Write the next part of the piece on Machiavelli's "The Prince" below, starting right after its last sentence.

*** PASSAGE FOR REVIEW ***

Wikipedia defines “The Prince” as a 16th-century political treatise written by Italian diplomat and political theorist Niccolò Machiavelli as an instruction guide for new princes and royals.
I have been (re)reading it and it’s just as valid today as it was 500 years ago. In the sense that history may not repeat, but it rhymes, I find myself mentally changing the names to contemporary actors to see how they sound. Some stories sound pretty darn familiar.
As in the Bible, the game of chess, William Shakespeare, acupuncture and the atlatl, anything that stays popular for hundreds of years probably is something worthwhile to learn about.
One main takeaway I recall; the best way to motivate people is by using fear.
Reinforcement can be
a) either positive or negative
b) either consistent or intermittent
Behavioral research found that the most effective type is intermittent positive (which explains why a lot of romantic relationships gone on past their due date).
All three dark triad traits are conceptually distinct although empirical evidence shows them to be overlapping. They are associated with a callous–manipulative interpersonal style.
Narcissism is characterized by grandiosity, pride, egotism, and a lack of empathy.
Machiavellianism is characterized by manipulation and exploitation of others, an absence of morality, unemotional callousness, and a higher level of self-interest.
Psychopathy is characterized by continuous antisocial behavior, impulsivity, selfishness, callous and unemotional traits (CU), and remorselessness.
Machiavellianism is characterized by manipulation and exploitation of others, an absence of morality, unemotional callousness, and a higher level of self-interest.
Machiavellianism is deeply rooted in reality. I have read the book many times, first as a college assignment and later looking for the evils people attribute to it. I have yet to find those evils. The essence of the book is to teach a Prince how to govern successfully. Cruelty does not lead to success. Realism does.
Of course, for Utopians Machiavelli is the Devil himself but they have only themselves to blame for their lack of realism.
Machiavelli was crucial to the coming of what is often called the enlightenment! He was a remarkably clear thinking guy living at the beginning of the Renaissance when the Medicis and their friends and enemies were lying and betraying and pretending to innocence, and he saw that what was really needed to clear away our cobwebs of pseudothoughts (in the West mostly superstitious and pietistic and mumblymouthed pseudo-christianity).
The ice water worked. Crucial thinkers greatly benefitted from Nicolo’s clarity, and his ferocious destruction of delusional goodness, not for the triumph of evil, but for the education and forearming of decency and kindness.
The Enlightenment angle is very interesting, better historical context.

*** End of PASSAGE FOR REVIEW ***
*** DATA SUPPLIED ***

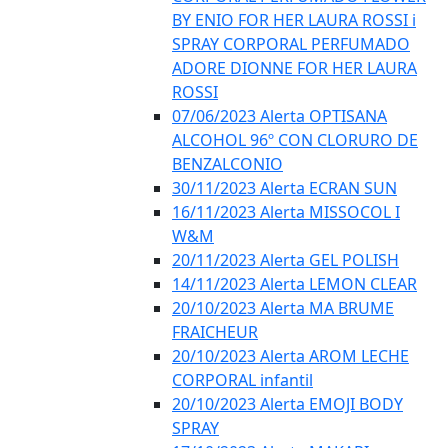
BY ENIO FOR HER LAURA ROSSI i
SPRAY CORPORAL PERFUMADO
ADORE DIONNE FOR HER LAURA
ROSSI
07/06/2023 Alerta OPTISANA
ALCOHOL 96º CON CLORURO DE
BENZALCONIO
30/11/2023 Alerta ECRAN SUN
16/11/2023 Alerta MISSOCOL I
W&M
20/11/2023 Alerta GEL POLISH
14/11/2023 Alerta LEMON CLEAR
20/10/2023 Alerta MA BRUME
FRAICHEUR
20/10/2023 Alerta AROM LECHE
CORPORAL infantil
20/10/2023 Alerta EMOJI BODY
SPRAY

*** End of DATA SUPPLIED ***

RESPONSE:
A better historical context is Florence/Lorenzo the Magnificent/ The Renaissance. Machiavelli is first a statesman/citizen of Florence. I don’t know when he first had the idea to begin writing the treatise, but Machiavelli makes it clear that the persons that he attempts to dedicate the treatise to keep dying before he can get it done. Machiavelli had originally dedicated The Prince to Giuliano de Medici, one of Lorenzo the Magnificent’s sons, but Giuliano died. The Prince is finally dedicated to Lorenzo di Piero de’ Medici. The point of the dedication? The dedication is a plan to get into the good graces of the de Medici family, more specifically the de Medici in power who might bring him back into a position of government.
The dedication is a plan to get into the good graces of the de Medici family, more specifically the de Medici in power who might bring him back into a position of government.
As I understand it, patronage was the way of life back then.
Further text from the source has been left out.